---------- Data for this exercise ----------

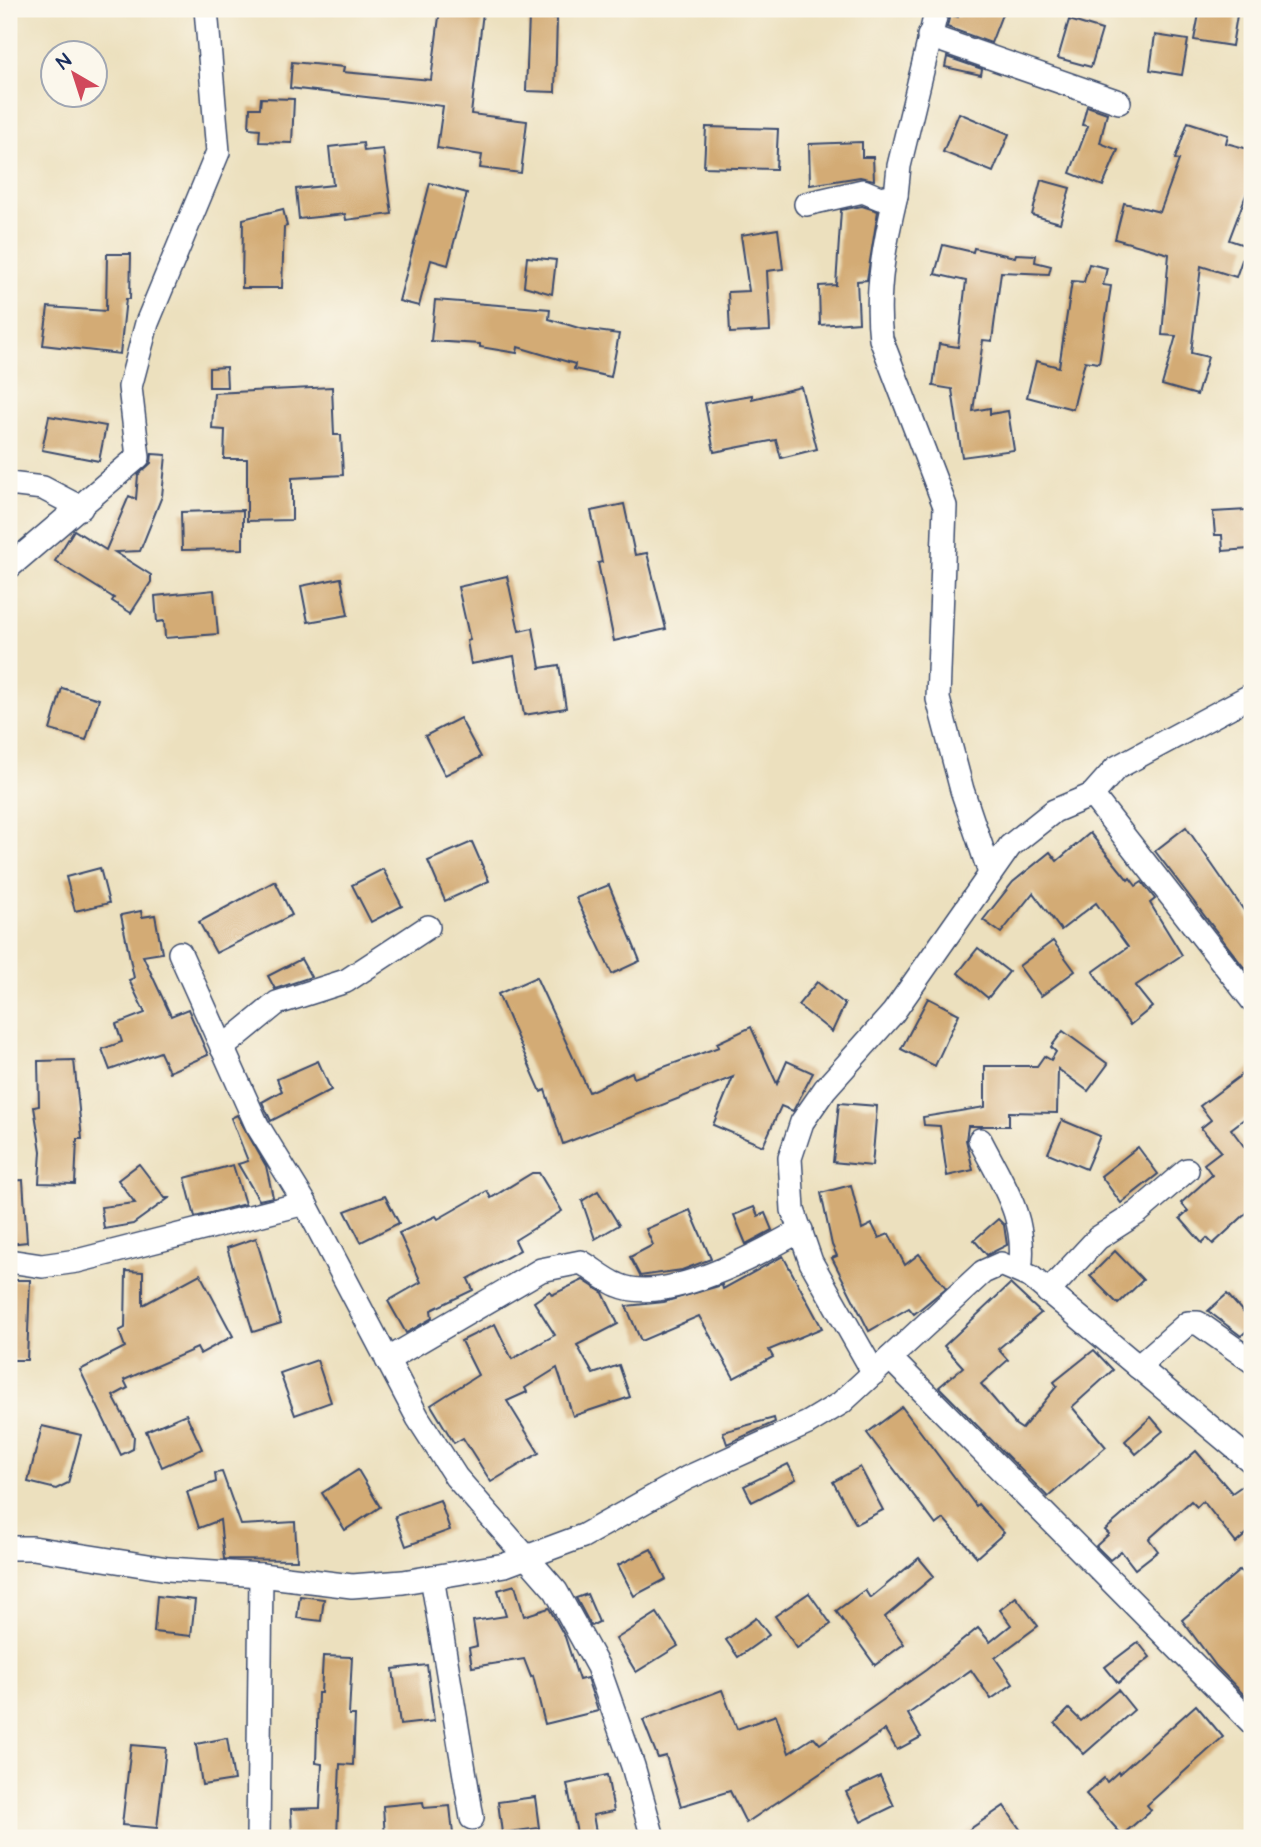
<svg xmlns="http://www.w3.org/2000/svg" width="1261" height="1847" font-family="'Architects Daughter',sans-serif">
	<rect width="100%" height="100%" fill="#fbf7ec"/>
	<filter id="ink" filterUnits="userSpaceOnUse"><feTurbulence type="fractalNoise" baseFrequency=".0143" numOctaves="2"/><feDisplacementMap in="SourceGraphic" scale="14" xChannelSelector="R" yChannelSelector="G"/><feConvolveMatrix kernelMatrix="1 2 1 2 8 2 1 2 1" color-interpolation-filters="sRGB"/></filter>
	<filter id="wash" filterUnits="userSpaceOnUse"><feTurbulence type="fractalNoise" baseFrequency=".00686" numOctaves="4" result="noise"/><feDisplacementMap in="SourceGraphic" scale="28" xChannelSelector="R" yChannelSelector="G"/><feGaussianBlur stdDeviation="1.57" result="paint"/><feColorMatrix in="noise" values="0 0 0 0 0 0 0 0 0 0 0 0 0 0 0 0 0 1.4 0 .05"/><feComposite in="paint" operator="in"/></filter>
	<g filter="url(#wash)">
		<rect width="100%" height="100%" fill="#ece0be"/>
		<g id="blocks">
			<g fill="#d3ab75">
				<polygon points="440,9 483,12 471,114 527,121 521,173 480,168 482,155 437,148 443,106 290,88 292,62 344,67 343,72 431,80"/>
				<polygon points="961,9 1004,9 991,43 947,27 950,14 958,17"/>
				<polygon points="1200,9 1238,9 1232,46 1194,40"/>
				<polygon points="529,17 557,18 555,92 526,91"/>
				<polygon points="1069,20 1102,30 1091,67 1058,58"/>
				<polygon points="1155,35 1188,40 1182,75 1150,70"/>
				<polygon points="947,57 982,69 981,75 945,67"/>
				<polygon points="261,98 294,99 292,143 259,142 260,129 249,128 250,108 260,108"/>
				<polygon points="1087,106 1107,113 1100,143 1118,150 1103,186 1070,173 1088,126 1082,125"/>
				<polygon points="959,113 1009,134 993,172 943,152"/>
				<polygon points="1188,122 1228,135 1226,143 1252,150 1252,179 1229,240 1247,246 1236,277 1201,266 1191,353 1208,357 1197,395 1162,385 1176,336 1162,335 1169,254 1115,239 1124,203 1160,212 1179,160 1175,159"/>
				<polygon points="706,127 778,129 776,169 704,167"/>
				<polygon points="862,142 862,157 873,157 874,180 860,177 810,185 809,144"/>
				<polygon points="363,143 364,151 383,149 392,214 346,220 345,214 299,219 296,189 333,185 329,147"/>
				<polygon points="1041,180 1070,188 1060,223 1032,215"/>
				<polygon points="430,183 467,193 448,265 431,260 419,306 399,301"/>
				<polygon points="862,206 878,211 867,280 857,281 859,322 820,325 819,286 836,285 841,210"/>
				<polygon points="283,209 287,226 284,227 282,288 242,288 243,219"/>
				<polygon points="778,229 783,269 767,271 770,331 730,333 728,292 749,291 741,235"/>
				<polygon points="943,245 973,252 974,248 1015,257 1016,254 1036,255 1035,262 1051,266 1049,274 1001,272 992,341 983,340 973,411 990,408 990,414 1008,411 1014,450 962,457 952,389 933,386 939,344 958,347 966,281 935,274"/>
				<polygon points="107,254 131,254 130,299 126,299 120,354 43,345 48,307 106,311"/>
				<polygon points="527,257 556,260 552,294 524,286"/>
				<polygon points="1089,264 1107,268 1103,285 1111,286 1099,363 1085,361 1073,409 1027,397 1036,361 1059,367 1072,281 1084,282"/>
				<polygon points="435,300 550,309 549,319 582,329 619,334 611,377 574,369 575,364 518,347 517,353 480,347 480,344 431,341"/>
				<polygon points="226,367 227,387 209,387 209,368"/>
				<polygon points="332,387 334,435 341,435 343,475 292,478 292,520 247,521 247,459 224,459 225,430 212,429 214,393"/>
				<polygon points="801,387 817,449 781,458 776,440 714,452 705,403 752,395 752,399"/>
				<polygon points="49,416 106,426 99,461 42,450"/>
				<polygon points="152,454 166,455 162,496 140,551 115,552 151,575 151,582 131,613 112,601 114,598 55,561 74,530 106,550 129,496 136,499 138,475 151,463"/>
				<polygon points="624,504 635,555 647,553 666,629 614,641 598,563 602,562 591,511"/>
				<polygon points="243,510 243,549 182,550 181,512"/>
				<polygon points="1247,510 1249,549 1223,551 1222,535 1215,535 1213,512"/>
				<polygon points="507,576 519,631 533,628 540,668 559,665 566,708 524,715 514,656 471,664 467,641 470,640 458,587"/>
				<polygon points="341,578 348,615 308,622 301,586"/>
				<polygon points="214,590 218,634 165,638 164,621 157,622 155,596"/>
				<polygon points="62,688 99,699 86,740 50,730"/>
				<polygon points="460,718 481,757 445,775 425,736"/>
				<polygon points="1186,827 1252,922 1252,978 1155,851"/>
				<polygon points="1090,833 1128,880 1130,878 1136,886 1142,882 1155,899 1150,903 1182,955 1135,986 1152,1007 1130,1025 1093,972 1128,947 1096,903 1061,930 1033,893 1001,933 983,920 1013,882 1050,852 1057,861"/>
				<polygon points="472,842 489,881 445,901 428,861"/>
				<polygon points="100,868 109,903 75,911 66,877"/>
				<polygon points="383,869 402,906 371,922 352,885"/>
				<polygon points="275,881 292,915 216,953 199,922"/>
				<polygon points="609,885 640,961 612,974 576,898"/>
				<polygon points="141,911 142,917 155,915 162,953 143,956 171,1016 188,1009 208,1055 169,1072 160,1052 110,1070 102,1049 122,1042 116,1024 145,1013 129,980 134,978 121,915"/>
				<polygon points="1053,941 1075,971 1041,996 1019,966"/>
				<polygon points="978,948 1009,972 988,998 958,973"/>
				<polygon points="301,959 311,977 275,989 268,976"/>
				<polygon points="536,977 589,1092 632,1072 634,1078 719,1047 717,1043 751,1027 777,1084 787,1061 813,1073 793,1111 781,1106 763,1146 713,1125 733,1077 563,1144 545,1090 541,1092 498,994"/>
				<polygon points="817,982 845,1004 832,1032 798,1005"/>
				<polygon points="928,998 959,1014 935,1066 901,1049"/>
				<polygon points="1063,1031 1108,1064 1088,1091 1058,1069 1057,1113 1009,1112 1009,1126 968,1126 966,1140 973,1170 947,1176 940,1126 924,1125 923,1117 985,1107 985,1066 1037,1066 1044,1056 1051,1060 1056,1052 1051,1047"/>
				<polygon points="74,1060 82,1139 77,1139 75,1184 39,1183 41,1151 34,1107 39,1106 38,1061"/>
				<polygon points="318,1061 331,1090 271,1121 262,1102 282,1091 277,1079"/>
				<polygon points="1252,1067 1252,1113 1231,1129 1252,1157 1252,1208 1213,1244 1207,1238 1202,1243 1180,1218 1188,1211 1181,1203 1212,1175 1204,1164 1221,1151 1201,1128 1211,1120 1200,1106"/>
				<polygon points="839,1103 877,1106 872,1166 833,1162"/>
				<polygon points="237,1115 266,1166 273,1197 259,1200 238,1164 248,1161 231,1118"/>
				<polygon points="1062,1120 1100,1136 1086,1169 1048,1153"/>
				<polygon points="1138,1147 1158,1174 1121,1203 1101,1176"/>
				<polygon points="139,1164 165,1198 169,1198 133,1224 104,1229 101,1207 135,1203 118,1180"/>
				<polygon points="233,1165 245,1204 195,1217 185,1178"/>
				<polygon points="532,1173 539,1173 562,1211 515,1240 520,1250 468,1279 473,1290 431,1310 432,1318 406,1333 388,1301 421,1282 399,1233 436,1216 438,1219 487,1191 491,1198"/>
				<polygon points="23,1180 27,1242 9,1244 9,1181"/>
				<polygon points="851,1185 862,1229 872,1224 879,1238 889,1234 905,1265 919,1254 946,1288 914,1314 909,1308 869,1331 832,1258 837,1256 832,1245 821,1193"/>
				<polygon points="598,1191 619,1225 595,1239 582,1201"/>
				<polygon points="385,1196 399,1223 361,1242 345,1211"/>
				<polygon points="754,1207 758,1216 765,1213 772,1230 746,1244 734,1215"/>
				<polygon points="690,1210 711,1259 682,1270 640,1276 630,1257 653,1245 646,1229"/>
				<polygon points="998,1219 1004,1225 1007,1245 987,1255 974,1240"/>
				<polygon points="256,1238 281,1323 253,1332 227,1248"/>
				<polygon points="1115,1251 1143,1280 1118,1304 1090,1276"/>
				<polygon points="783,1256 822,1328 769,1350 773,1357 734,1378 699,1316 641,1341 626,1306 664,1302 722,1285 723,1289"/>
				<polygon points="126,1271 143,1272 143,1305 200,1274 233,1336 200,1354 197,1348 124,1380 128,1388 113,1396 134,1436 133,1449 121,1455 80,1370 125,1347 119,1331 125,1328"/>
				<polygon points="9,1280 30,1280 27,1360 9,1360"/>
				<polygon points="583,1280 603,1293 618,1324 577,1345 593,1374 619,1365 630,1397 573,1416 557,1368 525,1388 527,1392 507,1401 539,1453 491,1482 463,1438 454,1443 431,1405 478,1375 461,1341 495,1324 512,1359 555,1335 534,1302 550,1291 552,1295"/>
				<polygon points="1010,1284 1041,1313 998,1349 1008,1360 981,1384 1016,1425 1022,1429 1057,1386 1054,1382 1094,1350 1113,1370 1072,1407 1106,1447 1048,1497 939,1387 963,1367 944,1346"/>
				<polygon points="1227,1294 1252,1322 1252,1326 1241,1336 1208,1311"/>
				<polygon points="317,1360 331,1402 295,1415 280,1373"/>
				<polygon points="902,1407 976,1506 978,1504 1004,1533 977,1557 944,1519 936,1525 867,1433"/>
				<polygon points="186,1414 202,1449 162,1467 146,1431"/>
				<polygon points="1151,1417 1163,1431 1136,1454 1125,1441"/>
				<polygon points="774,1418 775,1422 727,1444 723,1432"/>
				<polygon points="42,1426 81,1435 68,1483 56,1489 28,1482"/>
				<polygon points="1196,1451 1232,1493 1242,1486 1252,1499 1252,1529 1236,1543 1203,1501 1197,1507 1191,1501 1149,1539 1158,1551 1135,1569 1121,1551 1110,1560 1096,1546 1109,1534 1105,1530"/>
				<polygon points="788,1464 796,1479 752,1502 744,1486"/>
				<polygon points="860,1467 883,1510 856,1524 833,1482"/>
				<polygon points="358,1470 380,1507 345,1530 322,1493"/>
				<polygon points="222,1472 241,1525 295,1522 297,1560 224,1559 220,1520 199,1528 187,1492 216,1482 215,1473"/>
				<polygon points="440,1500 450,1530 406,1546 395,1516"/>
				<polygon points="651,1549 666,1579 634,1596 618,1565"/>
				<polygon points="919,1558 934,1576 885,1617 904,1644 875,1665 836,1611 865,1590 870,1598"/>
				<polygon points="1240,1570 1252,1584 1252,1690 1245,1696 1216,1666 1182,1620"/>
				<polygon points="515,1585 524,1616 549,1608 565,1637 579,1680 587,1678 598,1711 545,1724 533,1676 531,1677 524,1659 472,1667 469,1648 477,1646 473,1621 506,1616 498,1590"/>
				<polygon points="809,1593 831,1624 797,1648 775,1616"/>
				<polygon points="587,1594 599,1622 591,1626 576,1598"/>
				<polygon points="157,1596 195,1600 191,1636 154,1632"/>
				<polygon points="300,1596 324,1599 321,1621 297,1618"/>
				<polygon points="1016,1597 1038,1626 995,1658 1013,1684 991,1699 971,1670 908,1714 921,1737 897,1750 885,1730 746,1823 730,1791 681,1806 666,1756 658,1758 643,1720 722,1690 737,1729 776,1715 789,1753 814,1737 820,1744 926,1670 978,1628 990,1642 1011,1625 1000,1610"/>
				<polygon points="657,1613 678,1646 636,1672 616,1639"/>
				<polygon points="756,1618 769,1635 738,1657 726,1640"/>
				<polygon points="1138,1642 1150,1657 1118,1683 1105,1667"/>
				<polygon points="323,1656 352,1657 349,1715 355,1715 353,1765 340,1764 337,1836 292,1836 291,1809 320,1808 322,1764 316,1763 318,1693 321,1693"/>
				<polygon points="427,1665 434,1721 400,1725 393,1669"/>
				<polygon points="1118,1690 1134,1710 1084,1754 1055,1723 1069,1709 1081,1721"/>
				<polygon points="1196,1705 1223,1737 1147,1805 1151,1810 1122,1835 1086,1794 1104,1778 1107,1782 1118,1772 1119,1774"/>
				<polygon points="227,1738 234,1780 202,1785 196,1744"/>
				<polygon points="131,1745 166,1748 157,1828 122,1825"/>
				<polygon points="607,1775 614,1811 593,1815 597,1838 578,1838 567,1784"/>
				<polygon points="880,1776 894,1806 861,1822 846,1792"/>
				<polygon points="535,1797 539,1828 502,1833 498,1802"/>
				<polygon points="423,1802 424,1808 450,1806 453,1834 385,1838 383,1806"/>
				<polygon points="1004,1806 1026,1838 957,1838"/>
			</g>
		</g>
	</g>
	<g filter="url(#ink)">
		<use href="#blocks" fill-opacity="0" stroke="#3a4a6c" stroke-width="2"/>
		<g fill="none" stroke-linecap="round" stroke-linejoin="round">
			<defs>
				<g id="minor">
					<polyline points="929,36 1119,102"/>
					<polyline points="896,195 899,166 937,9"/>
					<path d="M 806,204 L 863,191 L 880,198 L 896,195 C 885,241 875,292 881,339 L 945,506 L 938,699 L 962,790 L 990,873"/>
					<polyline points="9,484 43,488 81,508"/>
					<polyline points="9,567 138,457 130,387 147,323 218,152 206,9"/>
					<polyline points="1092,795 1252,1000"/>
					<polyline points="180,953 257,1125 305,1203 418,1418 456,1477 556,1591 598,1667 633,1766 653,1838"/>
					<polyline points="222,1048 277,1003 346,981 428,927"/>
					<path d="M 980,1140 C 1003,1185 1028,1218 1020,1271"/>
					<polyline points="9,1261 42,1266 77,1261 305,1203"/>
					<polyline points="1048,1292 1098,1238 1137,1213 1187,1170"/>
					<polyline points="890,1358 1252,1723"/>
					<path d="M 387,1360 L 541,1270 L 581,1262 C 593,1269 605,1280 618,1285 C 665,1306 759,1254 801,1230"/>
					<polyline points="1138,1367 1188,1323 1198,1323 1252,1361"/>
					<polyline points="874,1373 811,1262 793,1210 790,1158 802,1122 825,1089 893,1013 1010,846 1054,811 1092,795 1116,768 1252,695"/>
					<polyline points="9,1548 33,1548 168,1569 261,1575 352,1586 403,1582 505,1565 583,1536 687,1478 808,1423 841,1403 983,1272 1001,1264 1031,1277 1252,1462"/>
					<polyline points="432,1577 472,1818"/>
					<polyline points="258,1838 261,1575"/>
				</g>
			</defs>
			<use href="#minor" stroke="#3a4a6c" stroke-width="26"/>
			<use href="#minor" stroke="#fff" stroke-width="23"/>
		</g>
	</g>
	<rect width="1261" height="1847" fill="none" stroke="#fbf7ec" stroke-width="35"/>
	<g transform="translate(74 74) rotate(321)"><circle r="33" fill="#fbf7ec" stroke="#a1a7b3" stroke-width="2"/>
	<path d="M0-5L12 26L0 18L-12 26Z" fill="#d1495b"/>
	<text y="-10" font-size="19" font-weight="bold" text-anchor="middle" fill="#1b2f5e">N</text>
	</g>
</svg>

----------

* **Work order**
All lines of the entries containing the string "wash" must be shown in full.

* **Response area**
	<filter id="wash" filterUnits="userSpaceOnUse"><feTurbulence type="fractalNoise" baseFrequency=".00686" numOctaves="4" result="noise"/><feDisplacementMap in="SourceGraphic" scale="28" xChannelSelector="R" yChannelSelector="G"/><feGaussianBlur stdDeviation="1.57" result="paint"/><feColorMatrix in="noise" values="0 0 0 0 0 0 0 0 0 0 0 0 0 0 0 0 0 1.4 0 .05"/><feComposite in="paint" operator="in"/></filter>
	<g filter="url(#wash)">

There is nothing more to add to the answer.